→ **What you are asked to do**
Please lay out the rows between the lines holding "scientific name: Philodendron eximium" and "scientific name: Vinca minor", inclusive, as a two-column CSV with the headers field and value. Give one line for each row, with its text under field and its answer under value, each in a single quoted field with any line breaks replaced by spaces.

(Part of a data file)
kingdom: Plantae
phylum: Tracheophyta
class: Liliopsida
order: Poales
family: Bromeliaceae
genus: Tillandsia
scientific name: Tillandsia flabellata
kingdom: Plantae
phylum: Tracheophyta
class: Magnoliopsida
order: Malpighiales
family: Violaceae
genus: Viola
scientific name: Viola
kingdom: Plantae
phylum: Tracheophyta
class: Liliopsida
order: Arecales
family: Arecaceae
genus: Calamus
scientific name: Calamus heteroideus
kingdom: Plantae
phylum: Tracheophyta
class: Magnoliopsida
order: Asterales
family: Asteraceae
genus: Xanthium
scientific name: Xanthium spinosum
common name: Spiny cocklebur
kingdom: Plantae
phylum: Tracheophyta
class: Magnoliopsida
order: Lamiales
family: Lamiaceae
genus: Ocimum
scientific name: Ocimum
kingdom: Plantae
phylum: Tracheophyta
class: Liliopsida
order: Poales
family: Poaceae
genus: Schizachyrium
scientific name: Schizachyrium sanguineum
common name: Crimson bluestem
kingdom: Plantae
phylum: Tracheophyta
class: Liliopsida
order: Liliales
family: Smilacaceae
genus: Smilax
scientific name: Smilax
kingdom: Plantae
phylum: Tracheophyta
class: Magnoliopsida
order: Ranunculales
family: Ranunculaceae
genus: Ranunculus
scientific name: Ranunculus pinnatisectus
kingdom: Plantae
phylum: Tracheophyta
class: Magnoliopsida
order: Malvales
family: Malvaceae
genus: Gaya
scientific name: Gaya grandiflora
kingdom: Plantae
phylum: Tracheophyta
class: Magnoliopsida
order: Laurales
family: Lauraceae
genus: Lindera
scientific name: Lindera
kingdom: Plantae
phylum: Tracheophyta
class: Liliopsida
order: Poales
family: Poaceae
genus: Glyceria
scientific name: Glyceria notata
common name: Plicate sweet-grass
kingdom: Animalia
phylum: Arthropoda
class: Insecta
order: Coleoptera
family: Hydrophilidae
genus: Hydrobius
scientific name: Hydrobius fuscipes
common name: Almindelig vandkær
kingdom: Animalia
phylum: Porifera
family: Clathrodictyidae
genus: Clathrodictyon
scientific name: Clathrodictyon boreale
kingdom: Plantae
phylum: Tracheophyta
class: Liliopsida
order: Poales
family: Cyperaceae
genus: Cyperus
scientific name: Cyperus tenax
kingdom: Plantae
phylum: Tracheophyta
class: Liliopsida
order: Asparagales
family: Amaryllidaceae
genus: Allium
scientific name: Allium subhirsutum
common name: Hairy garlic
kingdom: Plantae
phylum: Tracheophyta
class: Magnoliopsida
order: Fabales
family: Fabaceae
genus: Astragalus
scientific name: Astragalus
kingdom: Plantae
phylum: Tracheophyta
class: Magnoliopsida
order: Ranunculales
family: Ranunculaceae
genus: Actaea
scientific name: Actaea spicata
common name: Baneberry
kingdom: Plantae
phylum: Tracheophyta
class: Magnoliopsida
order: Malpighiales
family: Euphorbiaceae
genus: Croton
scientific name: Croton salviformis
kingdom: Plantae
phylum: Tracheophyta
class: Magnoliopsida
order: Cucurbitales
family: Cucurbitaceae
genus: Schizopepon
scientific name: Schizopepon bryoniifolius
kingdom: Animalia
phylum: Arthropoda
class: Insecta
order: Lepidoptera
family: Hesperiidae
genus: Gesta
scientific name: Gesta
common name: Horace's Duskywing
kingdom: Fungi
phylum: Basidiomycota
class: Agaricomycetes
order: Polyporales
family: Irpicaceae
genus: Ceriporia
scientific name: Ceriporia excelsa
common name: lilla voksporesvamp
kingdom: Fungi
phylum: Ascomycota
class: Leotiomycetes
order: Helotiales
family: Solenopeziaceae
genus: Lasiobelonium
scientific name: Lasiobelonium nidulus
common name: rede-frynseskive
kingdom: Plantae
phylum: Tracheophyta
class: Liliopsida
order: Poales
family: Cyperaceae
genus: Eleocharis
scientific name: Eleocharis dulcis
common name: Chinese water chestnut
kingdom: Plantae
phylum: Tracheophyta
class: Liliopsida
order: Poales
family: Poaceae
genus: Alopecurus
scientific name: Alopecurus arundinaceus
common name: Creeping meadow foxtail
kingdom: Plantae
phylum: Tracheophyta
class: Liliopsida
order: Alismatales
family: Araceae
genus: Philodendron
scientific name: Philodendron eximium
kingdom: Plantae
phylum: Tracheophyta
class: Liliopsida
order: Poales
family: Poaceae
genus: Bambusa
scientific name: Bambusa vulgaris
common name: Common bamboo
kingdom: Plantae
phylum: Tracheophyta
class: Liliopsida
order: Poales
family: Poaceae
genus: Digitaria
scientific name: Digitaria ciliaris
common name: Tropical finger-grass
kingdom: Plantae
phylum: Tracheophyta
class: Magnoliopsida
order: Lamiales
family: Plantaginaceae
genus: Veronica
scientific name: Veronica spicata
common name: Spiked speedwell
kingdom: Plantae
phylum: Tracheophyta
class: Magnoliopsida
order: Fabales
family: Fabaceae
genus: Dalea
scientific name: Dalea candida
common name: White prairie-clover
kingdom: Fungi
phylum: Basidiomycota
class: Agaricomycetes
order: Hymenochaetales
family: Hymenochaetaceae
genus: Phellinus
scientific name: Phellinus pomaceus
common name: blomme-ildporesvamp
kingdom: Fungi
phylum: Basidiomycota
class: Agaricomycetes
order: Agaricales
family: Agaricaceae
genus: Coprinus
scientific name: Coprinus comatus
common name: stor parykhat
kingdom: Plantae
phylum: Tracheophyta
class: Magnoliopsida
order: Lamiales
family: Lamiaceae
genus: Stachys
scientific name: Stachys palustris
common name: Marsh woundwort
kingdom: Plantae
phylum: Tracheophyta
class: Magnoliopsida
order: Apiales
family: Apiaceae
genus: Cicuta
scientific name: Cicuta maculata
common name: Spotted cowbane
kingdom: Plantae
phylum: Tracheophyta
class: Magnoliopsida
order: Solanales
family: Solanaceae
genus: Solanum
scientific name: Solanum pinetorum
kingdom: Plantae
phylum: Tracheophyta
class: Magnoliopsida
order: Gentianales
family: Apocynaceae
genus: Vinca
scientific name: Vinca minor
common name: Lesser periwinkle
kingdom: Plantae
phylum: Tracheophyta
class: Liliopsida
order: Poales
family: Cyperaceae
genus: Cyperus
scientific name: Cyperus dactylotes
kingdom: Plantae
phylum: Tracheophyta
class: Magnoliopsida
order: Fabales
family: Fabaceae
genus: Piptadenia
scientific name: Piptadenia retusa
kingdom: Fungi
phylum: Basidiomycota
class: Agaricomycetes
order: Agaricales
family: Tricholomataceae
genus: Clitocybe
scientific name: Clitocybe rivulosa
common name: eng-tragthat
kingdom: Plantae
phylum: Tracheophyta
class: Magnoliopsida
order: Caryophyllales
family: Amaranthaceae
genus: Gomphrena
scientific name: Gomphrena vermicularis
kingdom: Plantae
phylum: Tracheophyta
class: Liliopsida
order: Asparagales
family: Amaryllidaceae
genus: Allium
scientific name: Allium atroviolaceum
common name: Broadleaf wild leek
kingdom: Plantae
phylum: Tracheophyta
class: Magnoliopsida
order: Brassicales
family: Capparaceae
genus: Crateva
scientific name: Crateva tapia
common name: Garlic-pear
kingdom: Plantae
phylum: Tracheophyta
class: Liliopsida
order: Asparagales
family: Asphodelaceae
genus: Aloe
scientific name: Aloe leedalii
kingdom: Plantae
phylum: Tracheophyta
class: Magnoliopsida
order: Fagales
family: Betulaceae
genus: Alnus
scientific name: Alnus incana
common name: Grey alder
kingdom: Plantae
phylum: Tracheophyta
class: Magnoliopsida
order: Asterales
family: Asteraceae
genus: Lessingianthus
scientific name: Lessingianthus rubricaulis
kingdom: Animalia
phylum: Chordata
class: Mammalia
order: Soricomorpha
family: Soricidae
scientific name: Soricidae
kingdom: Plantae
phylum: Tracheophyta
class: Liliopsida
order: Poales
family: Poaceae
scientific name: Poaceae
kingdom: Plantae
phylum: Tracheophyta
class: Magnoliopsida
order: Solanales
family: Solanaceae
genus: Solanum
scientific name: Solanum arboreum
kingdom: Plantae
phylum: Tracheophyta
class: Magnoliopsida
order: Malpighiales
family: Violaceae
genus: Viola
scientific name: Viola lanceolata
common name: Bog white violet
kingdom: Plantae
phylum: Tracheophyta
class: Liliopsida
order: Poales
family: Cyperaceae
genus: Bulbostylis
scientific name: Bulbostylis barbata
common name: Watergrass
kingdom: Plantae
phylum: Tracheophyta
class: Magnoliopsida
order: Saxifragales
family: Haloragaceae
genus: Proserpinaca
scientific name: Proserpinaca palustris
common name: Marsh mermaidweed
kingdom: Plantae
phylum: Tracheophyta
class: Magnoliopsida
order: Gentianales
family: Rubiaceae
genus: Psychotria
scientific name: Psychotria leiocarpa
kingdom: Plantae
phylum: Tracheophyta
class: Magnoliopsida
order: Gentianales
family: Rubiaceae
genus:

→ **Result of the task**
field,value
"scientific name:","Philodendron eximium"
"kingdom:","Plantae"
"phylum:","Tracheophyta"
"class:","Liliopsida"
"order:","Poales"
"family:","Poaceae"
"genus:","Bambusa"
"scientific name:","Bambusa vulgaris"
"common name:","Common bamboo"
"kingdom:","Plantae"
"phylum:","Tracheophyta"
"class:","Liliopsida"
"order:","Poales"
"family:","Poaceae"
"genus:","Digitaria"
"scientific name:","Digitaria ciliaris"
"common name:","Tropical finger-grass"
"kingdom:","Plantae"
"phylum:","Tracheophyta"
"class:","Magnoliopsida"
"order:","Lamiales"
"family:","Plantaginaceae"
"genus:","Veronica"
"scientific name:","Veronica spicata"
"common name:","Spiked speedwell"
"kingdom:","Plantae"
"phylum:","Tracheophyta"
"class:","Magnoliopsida"
"order:","Fabales"
"family:","Fabaceae"
"genus:","Dalea"
"scientific name:","Dalea candida"
"common name:","White prairie-clover"
"kingdom:","Fungi"
"phylum:","Basidiomycota"
"class:","Agaricomycetes"
"order:","Hymenochaetales"
"family:","Hymenochaetaceae"
"genus:","Phellinus"
"scientific name:","Phellinus pomaceus"
"common name:","blomme-ildporesvamp"
"kingdom:","Fungi"
"phylum:","Basidiomycota"
"class:","Agaricomycetes"
"order:","Agaricales"
"family:","Agaricaceae"
"genus:","Coprinus"
"scientific name:","Coprinus comatus"
"common name:","stor parykhat"
"kingdom:","Plantae"
"phylum:","Tracheophyta"
"class:","Magnoliopsida"
"order:","Lamiales"
"family:","Lamiaceae"
"genus:","Stachys"
"scientific name:","Stachys palustris"
"common name:","Marsh woundwort"
"kingdom:","Plantae"
"phylum:","Tracheophyta"
"class:","Magnoliopsida"
"order:","Apiales"
"family:","Apiaceae"
"genus:","Cicuta"
"scientific name:","Cicuta maculata"
"common name:","Spotted cowbane"
"kingdom:","Plantae"
"phylum:","Tracheophyta"
"class:","Magnoliopsida"
"order:","Solanales"
"family:","Solanaceae"
"genus:","Solanum"
"scientific name:","Solanum pinetorum"
"kingdom:","Plantae"
"phylum:","Tracheophyta"
"class:","Magnoliopsida"
"order:","Gentianales"
"family:","Apocynaceae"
"genus:","Vinca"
"scientific name:","Vinca minor"